**TEXT EXTRACT:**
((

The Secret Plot to Raise Meat Prices
Analytics firm Agri Stats has quietly enabled major meat processors to coordinate price hikes and suppress wages for decades. Despite outcry over algorithmic price-setting, the companies are settling lawsuits over it without paying substantial penalties.

A Justice Department lawsuit alleges that Agri Stats allowed major meat processors to exchange competitively sensitive information through its detailed data reports. (Ramin Talaie / Bloomberg via Getty Images)
According to private and federal lawsuits, the country’s biggest meat processors have been using a secretive data company to share sensitive information, enabling them to hike up prices and suppress wages for decades.
The revelation comes as meat prices have increased precipitously. Since 1985, the price of ground beef has increased by over 400 percent, far outpacing inflation. Meanwhile, meat-industry workers’ wages have largely stagnated.
Despite growing scrutiny and public outcry over algorithmic price-setting of consumer goods and services, critics say meatpackers are settling these collusion lawsuits without admitting guilt or paying substantial penalties, meaning they’re free to keep using the data analytics firm to fix prices and drive down workers’ earnings.
“[The meatpackers] win with their settlements, and never once do the packers have to admit guilt,” independent rancher Mike Callicrate told the Lever. “What’s happened is these law firms now have just gone around filing cases, knowing that they can take money out of the packer’s pocket, while the packer retains the ability to take it right out of the producer’s pocket and the consumer’s pocket.”
And while President Donald Trump has promised to crack down on price-fixing in agriculture, he’s financially benefited from some of the companies he’s criticized.
Agri Stats, a forty-year-old, Indiana-based data analytics firm, is named in four recent private lawsuits and a 2023 Department of Justice suit filed under former president Joe Biden, alleging anticompetitive practices by many of the company’s largest meat companies.
That includes a price-fixing class action alleging that eighteen poultry giants, including Tyson and Perdue, utilized data from the company to suppress their workers’ wages below fair market rates. Another lawsuit accuses major beef processors of similar Agri Stats–facilitated wage-setting. The two other private suits allege that meat companies used the data firm to share sensitive information to fix prices.
The Justice Department lawsuit alleges that Agri Stats allowed major meat processors to exchange competitively sensitive information through its detailed data reports, which often run thousands of pages and include production, processing, sales, and profitability metrics related to the chicken, pork, and turkey industries.
Price-fixing accusations are commonplace in agriculture, in part because of widespread consolidation in the industry. As the Lever has chronicled, the four biggest companies in the frozen potato industry, which control at least 97 percent of the market, have been accused of operating as a “cartel” to jack up prices.

))

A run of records
((

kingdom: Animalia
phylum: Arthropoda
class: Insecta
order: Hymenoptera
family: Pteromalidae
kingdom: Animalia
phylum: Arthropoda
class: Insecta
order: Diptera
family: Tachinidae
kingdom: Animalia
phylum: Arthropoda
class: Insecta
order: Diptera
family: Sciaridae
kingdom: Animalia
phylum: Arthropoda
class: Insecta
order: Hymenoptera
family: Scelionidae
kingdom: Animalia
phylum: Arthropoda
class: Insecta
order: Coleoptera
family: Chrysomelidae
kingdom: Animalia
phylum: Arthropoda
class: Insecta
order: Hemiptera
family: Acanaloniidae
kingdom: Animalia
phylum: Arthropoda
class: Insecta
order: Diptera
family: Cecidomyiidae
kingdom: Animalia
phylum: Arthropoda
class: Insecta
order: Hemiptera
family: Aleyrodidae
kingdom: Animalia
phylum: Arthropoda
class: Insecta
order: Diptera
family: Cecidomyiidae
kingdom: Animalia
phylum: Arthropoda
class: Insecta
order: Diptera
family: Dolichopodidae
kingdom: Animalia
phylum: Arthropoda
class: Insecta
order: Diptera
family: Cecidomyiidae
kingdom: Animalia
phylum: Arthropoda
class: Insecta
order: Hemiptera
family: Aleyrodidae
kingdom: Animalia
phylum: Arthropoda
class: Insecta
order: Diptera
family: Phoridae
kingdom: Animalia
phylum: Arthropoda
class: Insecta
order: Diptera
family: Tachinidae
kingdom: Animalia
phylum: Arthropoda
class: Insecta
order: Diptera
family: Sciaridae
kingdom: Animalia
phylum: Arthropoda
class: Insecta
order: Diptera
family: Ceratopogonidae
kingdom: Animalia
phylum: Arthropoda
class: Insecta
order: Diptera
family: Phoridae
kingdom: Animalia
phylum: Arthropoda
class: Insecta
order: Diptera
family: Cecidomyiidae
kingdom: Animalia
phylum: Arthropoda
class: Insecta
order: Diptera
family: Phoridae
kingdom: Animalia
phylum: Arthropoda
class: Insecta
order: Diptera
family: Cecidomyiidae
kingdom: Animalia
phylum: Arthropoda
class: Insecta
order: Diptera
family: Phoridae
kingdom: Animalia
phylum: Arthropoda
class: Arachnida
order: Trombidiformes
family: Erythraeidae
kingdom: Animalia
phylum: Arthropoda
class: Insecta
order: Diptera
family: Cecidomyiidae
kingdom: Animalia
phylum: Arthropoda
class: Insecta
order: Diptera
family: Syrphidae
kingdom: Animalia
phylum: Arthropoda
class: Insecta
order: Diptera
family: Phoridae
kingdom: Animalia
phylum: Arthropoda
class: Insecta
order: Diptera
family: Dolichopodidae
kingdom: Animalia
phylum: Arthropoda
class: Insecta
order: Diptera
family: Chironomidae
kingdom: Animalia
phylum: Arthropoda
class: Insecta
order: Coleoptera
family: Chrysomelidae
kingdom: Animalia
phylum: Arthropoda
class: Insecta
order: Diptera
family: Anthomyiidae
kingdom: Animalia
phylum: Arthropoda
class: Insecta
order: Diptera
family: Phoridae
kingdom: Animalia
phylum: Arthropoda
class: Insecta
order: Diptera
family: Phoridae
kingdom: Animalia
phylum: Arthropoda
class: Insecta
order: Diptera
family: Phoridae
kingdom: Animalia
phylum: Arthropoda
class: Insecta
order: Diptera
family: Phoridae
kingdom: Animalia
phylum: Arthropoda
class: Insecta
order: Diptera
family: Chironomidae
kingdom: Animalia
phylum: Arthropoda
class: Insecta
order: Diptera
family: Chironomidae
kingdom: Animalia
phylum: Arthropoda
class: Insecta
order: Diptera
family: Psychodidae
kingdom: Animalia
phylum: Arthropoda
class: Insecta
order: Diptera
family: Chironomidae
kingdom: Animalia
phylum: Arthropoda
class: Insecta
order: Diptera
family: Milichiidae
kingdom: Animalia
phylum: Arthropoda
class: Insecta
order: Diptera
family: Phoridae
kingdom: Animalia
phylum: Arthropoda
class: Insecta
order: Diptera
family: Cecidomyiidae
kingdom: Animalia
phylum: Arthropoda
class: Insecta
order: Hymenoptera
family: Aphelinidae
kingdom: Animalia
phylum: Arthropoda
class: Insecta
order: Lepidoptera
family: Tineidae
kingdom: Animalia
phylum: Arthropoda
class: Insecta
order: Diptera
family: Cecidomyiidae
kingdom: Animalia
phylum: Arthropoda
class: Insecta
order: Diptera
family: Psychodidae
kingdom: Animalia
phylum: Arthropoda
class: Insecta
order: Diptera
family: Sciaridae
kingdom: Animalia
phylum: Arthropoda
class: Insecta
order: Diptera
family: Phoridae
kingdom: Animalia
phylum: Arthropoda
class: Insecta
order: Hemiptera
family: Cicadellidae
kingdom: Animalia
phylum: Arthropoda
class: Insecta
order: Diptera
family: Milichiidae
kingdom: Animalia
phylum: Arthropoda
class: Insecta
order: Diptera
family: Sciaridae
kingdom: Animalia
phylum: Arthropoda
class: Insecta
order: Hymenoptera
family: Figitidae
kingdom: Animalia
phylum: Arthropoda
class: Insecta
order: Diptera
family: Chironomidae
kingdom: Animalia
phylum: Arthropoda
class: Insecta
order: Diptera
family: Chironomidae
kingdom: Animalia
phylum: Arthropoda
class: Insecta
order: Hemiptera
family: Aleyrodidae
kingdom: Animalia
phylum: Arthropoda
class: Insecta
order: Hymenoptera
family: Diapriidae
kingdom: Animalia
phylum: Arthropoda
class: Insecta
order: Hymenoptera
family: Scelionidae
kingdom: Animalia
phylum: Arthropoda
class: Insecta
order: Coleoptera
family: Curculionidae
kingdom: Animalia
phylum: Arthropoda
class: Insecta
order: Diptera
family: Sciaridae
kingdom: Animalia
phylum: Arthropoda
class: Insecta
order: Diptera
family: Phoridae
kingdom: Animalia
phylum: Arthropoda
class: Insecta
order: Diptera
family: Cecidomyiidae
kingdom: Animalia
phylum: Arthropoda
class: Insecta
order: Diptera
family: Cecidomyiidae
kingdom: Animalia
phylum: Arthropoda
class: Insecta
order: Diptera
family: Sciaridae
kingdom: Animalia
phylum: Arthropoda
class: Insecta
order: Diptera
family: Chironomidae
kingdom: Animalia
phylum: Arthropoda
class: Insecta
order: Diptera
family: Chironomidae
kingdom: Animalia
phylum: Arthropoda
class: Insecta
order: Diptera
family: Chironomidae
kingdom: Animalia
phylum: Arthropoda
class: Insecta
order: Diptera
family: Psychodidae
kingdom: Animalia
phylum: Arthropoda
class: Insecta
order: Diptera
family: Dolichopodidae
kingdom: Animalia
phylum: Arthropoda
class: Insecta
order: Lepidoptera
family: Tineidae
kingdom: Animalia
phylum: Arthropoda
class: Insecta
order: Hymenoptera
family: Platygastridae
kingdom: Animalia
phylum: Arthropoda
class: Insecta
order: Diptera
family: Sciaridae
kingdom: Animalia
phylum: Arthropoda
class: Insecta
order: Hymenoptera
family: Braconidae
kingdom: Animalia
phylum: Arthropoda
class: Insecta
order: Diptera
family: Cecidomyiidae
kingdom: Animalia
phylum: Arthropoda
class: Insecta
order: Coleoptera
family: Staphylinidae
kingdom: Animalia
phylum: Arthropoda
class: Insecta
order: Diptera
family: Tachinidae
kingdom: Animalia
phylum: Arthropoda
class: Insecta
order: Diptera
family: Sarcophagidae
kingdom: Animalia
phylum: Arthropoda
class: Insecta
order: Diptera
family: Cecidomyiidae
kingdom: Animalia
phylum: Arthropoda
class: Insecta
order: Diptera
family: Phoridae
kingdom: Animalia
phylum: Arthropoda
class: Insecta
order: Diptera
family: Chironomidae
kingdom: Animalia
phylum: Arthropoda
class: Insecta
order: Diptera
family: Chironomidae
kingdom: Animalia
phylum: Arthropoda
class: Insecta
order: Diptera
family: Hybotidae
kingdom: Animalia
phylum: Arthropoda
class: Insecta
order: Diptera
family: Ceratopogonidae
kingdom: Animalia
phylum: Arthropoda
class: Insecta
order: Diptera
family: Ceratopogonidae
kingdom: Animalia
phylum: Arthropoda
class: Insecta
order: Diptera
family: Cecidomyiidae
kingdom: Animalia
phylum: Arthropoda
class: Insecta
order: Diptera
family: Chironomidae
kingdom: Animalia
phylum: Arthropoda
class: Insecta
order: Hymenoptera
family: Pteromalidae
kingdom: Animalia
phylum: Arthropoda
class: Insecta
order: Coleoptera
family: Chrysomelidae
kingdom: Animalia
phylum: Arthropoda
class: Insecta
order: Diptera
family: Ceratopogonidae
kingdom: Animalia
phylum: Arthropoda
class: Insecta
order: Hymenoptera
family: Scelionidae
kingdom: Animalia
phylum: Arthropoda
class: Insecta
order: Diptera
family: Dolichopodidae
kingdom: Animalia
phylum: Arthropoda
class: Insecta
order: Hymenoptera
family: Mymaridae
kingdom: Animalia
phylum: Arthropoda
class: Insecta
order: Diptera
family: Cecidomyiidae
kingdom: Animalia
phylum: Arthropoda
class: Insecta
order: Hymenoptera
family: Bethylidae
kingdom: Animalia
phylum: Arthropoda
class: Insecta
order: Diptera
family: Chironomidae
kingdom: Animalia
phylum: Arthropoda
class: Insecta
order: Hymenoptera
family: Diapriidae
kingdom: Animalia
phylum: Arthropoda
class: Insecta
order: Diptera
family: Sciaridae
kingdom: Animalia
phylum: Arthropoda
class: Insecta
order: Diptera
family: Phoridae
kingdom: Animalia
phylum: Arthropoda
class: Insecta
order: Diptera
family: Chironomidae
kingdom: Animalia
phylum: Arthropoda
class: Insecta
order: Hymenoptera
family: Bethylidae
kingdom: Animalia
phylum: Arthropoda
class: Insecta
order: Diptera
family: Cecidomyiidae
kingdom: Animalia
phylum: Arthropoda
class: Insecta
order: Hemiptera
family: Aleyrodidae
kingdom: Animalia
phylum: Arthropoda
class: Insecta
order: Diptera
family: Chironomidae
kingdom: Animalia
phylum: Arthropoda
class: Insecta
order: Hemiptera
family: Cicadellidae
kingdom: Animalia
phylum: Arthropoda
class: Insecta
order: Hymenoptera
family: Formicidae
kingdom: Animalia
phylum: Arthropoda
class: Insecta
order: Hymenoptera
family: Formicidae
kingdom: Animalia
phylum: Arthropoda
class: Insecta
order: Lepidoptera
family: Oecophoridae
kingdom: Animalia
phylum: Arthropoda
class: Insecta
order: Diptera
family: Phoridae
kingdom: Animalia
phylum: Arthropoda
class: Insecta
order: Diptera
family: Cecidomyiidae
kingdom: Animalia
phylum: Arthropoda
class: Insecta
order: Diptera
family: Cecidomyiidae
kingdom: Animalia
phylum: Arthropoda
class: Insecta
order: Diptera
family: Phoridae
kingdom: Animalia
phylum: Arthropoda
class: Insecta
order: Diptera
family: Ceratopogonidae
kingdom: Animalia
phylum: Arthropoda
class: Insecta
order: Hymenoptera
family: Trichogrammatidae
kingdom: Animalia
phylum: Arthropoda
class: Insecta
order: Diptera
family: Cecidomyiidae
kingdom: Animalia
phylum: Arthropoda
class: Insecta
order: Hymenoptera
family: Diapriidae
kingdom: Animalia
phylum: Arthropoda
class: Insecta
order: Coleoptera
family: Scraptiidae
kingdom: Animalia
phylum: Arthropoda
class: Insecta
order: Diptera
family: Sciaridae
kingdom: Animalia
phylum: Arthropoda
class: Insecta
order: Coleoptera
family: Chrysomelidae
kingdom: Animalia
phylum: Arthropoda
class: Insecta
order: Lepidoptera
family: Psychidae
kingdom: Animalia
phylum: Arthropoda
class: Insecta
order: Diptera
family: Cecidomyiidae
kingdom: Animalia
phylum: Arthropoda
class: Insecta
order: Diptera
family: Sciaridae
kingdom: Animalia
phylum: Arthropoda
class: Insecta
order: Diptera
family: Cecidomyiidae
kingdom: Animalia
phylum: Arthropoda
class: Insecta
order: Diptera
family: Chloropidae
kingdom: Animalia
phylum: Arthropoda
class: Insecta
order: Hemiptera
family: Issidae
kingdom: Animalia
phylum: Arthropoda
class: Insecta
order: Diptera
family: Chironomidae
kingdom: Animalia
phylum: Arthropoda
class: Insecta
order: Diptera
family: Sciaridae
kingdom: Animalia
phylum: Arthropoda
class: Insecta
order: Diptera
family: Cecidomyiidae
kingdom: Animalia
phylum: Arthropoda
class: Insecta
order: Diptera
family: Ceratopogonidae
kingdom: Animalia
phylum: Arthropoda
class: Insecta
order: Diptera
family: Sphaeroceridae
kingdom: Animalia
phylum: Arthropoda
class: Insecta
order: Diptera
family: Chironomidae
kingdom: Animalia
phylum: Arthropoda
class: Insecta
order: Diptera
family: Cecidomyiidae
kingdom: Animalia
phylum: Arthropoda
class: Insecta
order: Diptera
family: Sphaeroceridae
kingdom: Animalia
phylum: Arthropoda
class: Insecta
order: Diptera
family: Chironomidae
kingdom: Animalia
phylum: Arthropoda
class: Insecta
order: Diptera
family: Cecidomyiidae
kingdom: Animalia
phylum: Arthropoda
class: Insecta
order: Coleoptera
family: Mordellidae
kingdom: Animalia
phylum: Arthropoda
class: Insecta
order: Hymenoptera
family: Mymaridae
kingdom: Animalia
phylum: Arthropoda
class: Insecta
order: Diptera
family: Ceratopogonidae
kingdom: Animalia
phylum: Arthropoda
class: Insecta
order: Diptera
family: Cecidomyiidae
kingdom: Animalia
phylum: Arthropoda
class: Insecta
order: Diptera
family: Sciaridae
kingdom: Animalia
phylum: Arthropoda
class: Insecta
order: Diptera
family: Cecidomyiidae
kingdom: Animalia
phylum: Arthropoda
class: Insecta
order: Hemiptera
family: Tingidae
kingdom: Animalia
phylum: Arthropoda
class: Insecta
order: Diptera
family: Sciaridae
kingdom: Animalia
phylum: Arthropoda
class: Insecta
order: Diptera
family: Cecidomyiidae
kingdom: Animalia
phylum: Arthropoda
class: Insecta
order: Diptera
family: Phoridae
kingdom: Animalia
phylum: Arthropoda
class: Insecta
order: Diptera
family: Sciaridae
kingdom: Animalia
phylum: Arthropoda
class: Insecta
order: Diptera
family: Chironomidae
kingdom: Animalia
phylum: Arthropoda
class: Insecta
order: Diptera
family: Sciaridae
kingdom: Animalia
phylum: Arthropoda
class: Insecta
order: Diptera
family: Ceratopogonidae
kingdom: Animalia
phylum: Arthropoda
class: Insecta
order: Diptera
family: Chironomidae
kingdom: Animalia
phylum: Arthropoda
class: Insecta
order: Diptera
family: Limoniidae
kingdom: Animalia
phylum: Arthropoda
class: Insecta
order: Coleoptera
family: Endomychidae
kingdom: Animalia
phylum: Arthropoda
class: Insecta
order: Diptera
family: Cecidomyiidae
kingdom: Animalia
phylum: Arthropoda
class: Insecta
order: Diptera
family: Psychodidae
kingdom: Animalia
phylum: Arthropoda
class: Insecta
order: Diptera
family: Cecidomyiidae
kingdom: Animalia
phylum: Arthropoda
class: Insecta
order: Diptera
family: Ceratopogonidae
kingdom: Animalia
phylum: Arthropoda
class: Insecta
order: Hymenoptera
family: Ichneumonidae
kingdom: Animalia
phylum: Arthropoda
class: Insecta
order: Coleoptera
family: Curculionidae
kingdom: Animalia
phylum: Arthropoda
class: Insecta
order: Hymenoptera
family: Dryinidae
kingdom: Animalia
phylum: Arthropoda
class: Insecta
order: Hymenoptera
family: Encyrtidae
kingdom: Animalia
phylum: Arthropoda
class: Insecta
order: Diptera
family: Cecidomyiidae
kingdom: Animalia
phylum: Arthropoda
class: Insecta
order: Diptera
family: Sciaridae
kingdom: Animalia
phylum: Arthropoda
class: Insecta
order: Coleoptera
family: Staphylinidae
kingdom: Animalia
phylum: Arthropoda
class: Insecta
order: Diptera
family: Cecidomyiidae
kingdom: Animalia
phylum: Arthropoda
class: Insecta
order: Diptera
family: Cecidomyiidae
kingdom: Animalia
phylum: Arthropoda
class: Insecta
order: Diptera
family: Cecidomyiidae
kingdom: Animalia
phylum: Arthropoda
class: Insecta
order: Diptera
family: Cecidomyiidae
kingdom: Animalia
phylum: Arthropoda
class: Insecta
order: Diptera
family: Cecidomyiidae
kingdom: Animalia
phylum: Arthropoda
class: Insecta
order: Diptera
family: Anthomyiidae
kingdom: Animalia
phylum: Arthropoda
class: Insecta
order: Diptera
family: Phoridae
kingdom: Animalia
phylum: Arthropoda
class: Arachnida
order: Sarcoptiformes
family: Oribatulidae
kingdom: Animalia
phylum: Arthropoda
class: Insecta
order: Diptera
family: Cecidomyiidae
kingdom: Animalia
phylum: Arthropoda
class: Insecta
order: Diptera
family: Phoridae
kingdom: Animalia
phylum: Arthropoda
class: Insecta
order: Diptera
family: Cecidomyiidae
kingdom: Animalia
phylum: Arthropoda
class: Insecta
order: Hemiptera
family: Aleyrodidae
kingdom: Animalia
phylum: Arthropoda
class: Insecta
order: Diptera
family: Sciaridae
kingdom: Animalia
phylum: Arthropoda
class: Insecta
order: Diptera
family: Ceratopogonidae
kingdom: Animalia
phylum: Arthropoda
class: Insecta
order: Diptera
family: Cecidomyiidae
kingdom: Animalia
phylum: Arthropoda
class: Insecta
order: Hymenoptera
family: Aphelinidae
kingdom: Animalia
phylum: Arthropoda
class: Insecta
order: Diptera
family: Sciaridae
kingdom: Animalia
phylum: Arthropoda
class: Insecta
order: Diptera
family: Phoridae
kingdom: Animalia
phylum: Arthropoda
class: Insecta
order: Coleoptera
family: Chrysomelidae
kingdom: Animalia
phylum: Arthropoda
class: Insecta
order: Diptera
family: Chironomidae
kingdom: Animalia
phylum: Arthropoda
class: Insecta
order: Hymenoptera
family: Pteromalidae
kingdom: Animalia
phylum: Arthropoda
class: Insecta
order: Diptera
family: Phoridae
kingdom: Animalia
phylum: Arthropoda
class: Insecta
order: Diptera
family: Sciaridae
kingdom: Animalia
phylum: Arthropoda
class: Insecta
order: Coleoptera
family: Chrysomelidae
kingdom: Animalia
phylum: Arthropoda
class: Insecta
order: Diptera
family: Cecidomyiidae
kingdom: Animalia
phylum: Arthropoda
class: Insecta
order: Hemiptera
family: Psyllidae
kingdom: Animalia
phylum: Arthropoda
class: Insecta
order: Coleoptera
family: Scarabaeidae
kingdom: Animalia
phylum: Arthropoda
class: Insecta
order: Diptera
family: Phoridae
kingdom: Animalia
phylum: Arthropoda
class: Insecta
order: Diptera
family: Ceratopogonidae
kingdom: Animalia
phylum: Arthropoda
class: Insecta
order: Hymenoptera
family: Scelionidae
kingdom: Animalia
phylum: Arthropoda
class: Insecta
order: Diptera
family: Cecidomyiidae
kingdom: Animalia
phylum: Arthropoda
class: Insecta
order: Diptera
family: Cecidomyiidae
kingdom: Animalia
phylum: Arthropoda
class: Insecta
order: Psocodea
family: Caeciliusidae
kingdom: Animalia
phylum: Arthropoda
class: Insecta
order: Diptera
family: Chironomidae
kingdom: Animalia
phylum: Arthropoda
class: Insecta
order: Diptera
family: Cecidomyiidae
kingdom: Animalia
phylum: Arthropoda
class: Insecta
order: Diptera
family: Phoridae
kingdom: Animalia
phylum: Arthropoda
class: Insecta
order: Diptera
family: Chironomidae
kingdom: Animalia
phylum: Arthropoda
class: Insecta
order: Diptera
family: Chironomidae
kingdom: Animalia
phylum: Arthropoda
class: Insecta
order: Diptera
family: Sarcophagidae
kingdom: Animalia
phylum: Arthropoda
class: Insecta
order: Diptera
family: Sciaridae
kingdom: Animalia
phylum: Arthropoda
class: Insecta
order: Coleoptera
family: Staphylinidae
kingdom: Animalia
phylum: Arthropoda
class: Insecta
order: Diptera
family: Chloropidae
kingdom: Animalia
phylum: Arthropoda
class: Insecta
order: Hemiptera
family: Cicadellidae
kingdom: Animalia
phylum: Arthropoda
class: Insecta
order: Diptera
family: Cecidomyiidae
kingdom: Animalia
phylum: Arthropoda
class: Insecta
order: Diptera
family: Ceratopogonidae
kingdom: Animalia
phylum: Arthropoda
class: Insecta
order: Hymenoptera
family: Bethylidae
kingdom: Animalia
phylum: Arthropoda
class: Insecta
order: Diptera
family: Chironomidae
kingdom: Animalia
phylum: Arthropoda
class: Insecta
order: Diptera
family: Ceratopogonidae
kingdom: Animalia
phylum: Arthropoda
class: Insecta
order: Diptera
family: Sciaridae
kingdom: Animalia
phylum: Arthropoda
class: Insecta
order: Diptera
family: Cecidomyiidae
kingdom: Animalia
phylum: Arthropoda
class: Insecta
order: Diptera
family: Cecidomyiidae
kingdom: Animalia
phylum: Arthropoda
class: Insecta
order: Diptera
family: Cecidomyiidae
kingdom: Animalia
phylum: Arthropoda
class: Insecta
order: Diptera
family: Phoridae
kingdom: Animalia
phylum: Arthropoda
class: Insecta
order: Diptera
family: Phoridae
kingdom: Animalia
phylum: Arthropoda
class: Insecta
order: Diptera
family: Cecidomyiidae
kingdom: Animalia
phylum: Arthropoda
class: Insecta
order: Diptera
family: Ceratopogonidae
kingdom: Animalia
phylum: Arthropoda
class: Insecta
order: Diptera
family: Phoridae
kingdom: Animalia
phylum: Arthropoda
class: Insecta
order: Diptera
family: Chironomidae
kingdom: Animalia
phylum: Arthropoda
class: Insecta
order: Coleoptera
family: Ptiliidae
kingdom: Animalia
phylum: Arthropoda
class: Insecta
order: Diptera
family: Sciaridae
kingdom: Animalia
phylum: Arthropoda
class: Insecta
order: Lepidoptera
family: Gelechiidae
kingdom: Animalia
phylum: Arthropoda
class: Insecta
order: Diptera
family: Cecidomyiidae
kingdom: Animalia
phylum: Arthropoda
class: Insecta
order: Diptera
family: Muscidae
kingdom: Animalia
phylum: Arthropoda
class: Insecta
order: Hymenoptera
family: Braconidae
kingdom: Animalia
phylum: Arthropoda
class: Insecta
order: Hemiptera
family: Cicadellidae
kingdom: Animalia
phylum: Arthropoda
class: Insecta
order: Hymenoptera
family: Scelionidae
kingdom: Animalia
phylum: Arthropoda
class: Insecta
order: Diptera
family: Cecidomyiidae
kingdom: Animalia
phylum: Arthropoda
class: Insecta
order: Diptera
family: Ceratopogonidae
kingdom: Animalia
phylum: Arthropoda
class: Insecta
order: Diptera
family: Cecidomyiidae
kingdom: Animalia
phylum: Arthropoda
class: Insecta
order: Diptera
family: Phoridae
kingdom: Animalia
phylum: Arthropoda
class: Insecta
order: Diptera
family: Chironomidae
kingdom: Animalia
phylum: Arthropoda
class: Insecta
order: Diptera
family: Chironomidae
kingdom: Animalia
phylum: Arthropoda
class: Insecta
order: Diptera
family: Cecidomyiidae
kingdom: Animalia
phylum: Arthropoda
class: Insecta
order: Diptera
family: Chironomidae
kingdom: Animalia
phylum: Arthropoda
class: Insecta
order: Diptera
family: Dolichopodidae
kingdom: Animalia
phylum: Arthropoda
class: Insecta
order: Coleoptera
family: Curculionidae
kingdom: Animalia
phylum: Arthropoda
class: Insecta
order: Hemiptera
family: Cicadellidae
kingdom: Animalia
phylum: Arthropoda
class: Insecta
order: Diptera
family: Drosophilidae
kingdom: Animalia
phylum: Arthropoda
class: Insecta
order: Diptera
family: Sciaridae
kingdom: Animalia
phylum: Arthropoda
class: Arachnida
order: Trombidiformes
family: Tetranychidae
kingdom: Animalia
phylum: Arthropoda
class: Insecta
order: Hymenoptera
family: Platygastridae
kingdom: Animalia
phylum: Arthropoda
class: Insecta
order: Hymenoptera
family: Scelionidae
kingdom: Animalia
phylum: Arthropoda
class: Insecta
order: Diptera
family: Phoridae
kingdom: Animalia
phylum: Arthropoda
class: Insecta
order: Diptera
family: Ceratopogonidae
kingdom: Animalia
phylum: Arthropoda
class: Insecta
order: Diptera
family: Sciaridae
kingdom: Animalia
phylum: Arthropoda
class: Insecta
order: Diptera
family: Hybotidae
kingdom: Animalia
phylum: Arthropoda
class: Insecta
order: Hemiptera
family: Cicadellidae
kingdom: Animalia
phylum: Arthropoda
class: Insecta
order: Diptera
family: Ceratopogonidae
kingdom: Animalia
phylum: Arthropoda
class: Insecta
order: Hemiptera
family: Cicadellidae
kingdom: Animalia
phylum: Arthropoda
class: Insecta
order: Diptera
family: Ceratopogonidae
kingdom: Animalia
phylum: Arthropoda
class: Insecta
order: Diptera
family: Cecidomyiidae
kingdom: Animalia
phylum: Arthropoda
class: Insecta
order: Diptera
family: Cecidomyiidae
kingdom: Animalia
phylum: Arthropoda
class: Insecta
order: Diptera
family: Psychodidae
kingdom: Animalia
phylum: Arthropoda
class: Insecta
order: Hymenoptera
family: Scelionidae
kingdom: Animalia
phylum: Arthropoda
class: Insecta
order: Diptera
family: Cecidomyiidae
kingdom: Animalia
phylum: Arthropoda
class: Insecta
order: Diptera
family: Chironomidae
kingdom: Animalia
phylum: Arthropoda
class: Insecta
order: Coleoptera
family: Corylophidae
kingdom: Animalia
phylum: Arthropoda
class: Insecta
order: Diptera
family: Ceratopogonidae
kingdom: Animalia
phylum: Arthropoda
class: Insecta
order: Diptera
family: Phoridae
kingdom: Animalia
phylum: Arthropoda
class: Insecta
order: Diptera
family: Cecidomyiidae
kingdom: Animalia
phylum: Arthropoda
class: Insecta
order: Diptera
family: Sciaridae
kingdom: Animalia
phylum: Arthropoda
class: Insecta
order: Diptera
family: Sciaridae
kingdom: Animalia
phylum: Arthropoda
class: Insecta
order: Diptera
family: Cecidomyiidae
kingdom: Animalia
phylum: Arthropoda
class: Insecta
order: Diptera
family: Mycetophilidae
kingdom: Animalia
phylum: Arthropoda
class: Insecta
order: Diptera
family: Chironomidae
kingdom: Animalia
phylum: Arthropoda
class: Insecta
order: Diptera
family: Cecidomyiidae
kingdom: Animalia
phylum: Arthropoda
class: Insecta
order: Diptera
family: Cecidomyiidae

))

**EXERCISES TO COMPLETE:**
A. In the article on meat prices, do the following statements agree with the text? Answer yes or no for each and quote the words that decide it. (i) Agri Stats is based in Indiana. (ii) The poultry class action names twelve poultry companies. (iii) Since 1985, the price of ground beef has risen by over 400 percent.
B. Which kinds of metrics does the meat-prices article say the Agri Stats data reports include?
C. Carry on the article about meat prices from its last sentence.

**ANSWERS BY TASK:**
A.
(i) Yes: "a forty-year-old, Indiana-based data analytics firm"
(ii) No: "eighteen poultry giants, including Tyson and Perdue"
(iii) Yes: "Since 1985, the price of ground beef has increased by over 400 percent"

B. Production, processing, sales, and profitability.

C.
“Once you get to markets where there are fewer competitors, either as buyers or sellers or both, knowing what the other guy is doing allows for all kinds of tacit collusion,” Peter Carstensen, professor at the University of Wisconsin Law School and a former antitrust attorney, told the Lever. “Because your incentive is to make money, not to behave competitively.” According to Carstensen, this collusive behavior results in a race to the bottom, driving down workers’ wages and raising prices for consumers.
Agri Stats did not respond to multiple requests for comment from the Lever.
“Just Make a Little Comparison”
Agri Stats was founded in 1985 by poultry feed salesman Jim Cox, who started the business “as a way to help chicken producers make informed decisions based on flock-level cost and performance data,” according to the company’s website. As a feed vendor, Cox would collect sales reports from his clients to determine what mix of feed and additives was most cost-effective.
Cox’s clients developed an interest in his reports. One approached him about sharing the data he collected, saying, “Well, you know, Jim, while you’re getting that, why don’t you just make a little comparison? Don’t tell us who else is on the report or anything. Just make a comparison of the companies so that we can see how we’re doing,” according to Bloomberg.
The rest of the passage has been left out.